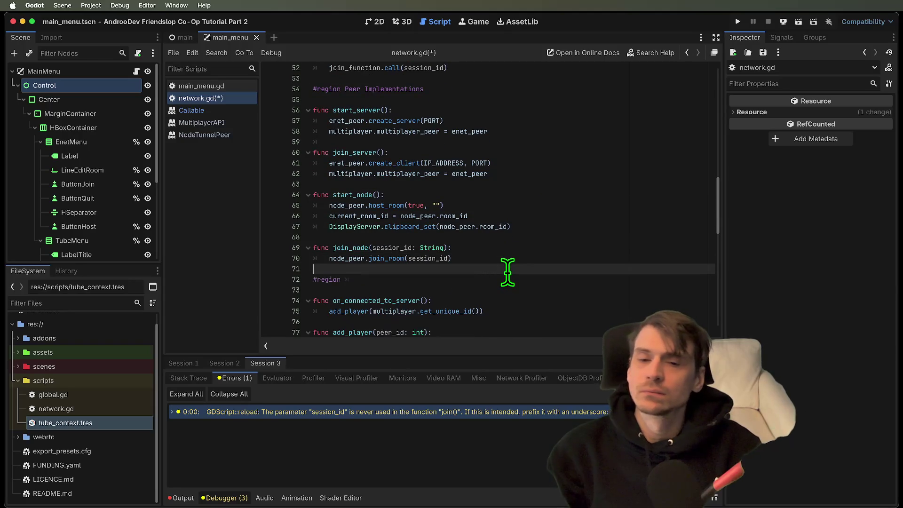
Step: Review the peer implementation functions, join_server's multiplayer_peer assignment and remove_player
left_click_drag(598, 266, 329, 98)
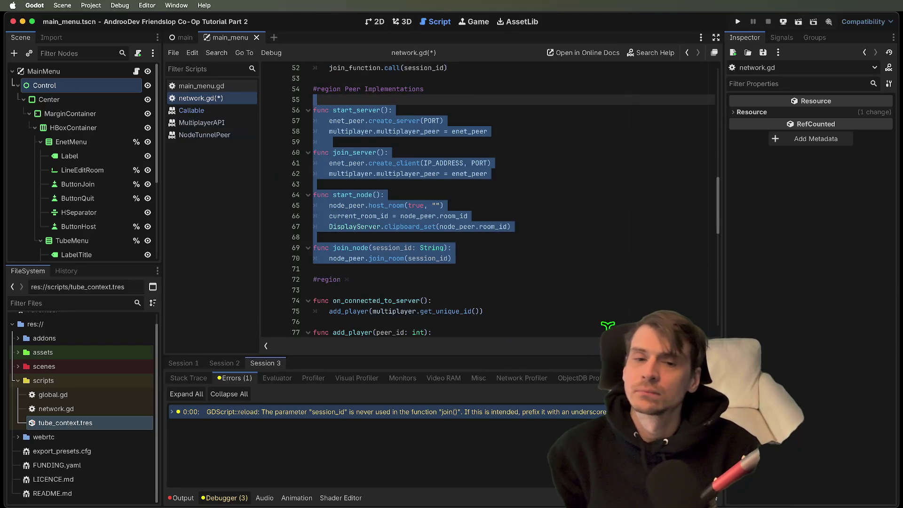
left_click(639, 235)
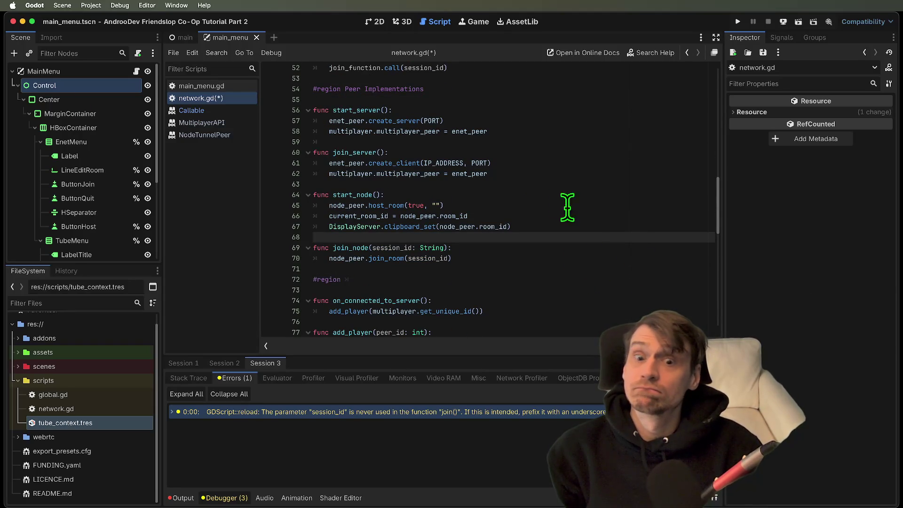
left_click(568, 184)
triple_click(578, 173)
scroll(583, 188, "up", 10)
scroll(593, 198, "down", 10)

════════════════

#### THE PROBLEM:
An exact copy is needed of the lines from the one containing "triple_click(578, 173)" through the end of the records.

#### RESPONSE:
triple_click(578, 173)
scroll(583, 188, "up", 10)
scroll(593, 198, "down", 10)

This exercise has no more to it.